— Ты мне, Дуняша, верь. Слову моему. Ну погляди, разве я могу обмануть?
— Да уж как хотите, только никуда я, ни к каким воротцам не пойду. Вот еще.
— Чудно ты, Дуня, ведешь себя. То так, то этак. Неуж сердце-то ничего не подсказывает? Неуж не догадываешься, суженый он твой.
— Кто нас сговаривал?
— Ты же ему письма писала. Фотокарточку послала. Да и зимой еще сказывала, что ждешь. Ведь не отопрешься же?
— Говорила. Что было — не отопрусь. Ждала. Может, и сейчас жду. Не ждать да не терпеть — и жить незачем. И ты ждешь.
— Что ты говоришь? Я-то кого жду?
— Да все ждем кого-то. Как я тебе растолкую. Ждем — вот и все.

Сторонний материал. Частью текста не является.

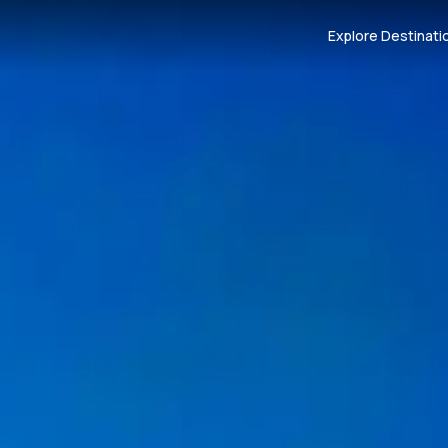
Explore Destinati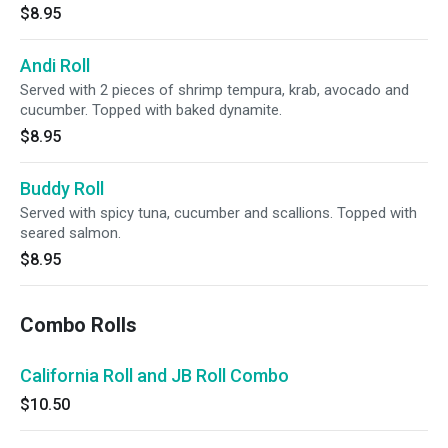
$8.95
Andi Roll
Served with 2 pieces of shrimp tempura, krab, avocado and
cucumber. Topped with baked dynamite.
$8.95
Buddy Roll
Served with spicy tuna, cucumber and scallions. Topped with
seared salmon.
$8.95
Combo Rolls
California Roll and JB Roll Combo
$10.50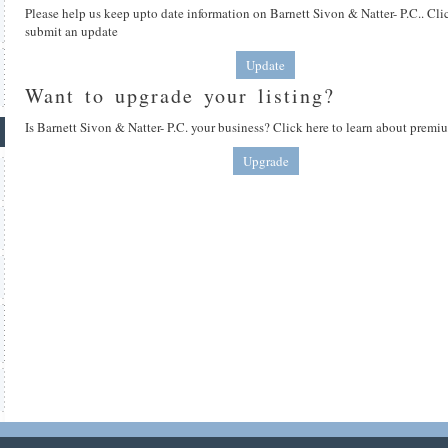
Please help us keep upto date information on Barnett Sivon & Natter- P.C.. Cli
submit an update
Update
Want to upgrade your listing?
Is Barnett Sivon & Natter- P.C. your business? Click here to learn about premiu
Upgrade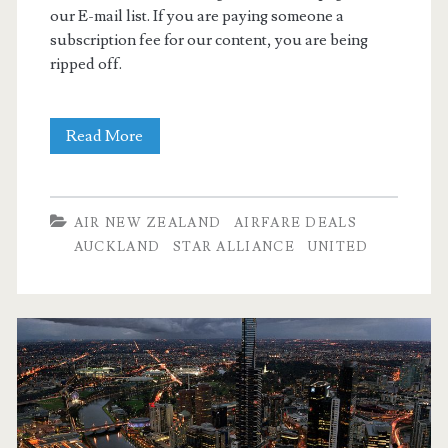
our E-mail list. If you are paying someone a
subscription fee for our content, you are being
ripped off.
Cheap
Read More
Flights:
Dallas
AIR NEW ZEALAND
AIRFARE DEALS
to
AUCKLAND
STAR ALLIANCE
UNITED
Auckland
$557
r/t
–
Priceline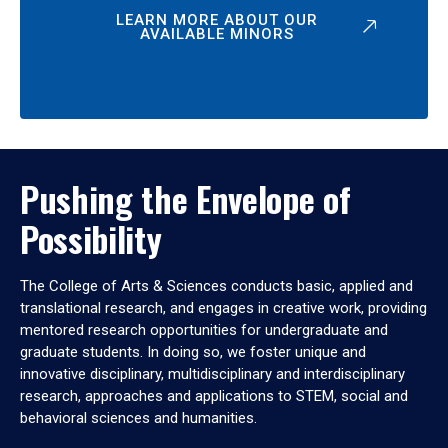
LEARN MORE ABOUT OUR
AVAILABLE MINORS
Pushing the Envelope of
Possibility
The College of Arts & Sciences conducts basic, applied and
translational research, and engages in creative work, providing
mentored research opportunities for undergraduate and
graduate students. In doing so, we foster unique and
innovative disciplinary, multidisciplinary and interdisciplinary
research, approaches and applications to STEM, social and
behavioral sciences and humanities.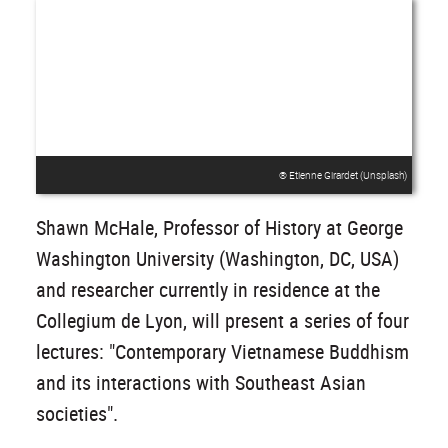
® Etienne Girardet (Unsplash)
Shawn McHale, Professor of History at George
Washington University (Washington, DC, USA)
and researcher currently in residence at the
Collegium de Lyon, will present a series of four
lectures: "Contemporary Vietnamese Buddhism
and its interactions with Southeast Asian
societies".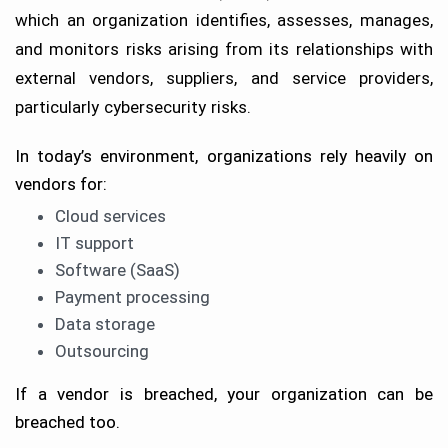
which an organization identifies, assesses, manages,
and monitors risks arising from its relationships with
external vendors, suppliers, and service providers,
particularly cybersecurity risks.
In today’s environment, organizations rely heavily on
vendors for:
Cloud services
IT support
Software (SaaS)
Payment processing
Data storage
Outsourcing
If a vendor is breached, your organization can be
breached too.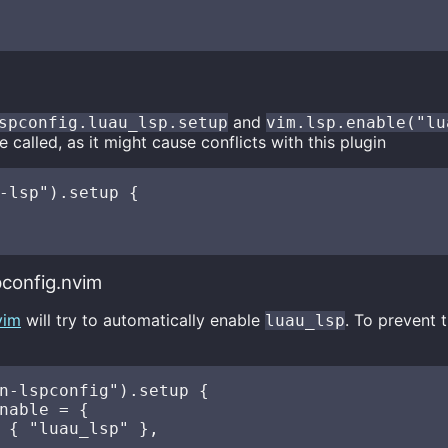
and
spconfig.luau_lsp.setup
vim.lsp.enable("lu
 called, as it might cause conflicts with this plugin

Любава внимательно разглядывала строгими глазами лицо Дуняши, с тонкими подвижными бровями и чуточку выпяченной нижней губой, и вдруг поняла что-то самое важное в этой правдивой и чистой девушке, почувствовав к ней прилив доверия и любви. «Как это она знает, что и я жду? А ведь жду. Верно, жду. Только ни себе, ни людям не признаюсь. И не призналась бы вовек. Вот она какая, оказывается».
— Я гляжу на тебя и думаю, Дуняша: ты не как все, наверно. Ты будто и на виду, а тебя еще знать надо. Да я уж вижу теперь, Харитон свое нашел. Свое. Я тебя буду любить, как сестру. Ты будешь сестрой мне.
Любава вдруг обняла Дуняшу и поцеловала в висок. Заговорила горячим, взволнованным шепотом:
— С этой поры, Дуняша, я вся до капелюшки желаю тебе счастья больше, чем себе. Вот тебе мое слово. — И Любава прижала ладонь к своей груди. В глазах у нее стояли слезы. Ушла она неторопливым задумчивым шагом, потому что прибегала с простенькой, хотя и тайной весточкой, а уходила с заботным и непременным долгом помочь брату и Дуняше, понятой, и потому родной.
Дуняша поверила, осталась без воли и разума, не зная, о чем думать и что делать. Она встала на колени, прижала ладони к своей груди и стала молиться, но не за себя, — сама она была счастлива, — молилась за добрую душу Любавы и между слов молитвы думала о том еще, чтобы не показать матери своей внезапной радости и волнения. Она чувствовала, как у ней жарко горят щеки, и боялась идти на глаза матери, которая ждала ее и почти вырвала из ее рук корзину.
— Тебя, девка, только за смертью и посылать. Кабаны, бесы окаянные, обревелись начисто. Молоко бы у коровы не вспугнули.
Мать Катерина унесла свиньям траву, а потом пришла в избу и села чинить Аркашины порты, вздыхая и охая:
— Минутку опнуться. День-деньской как заведенная. Прости господи, как ходун. Ноги хоть отруби — одеревенели. А ты вроде ищешь что-то? На-ко, вдерни нитку в иголку.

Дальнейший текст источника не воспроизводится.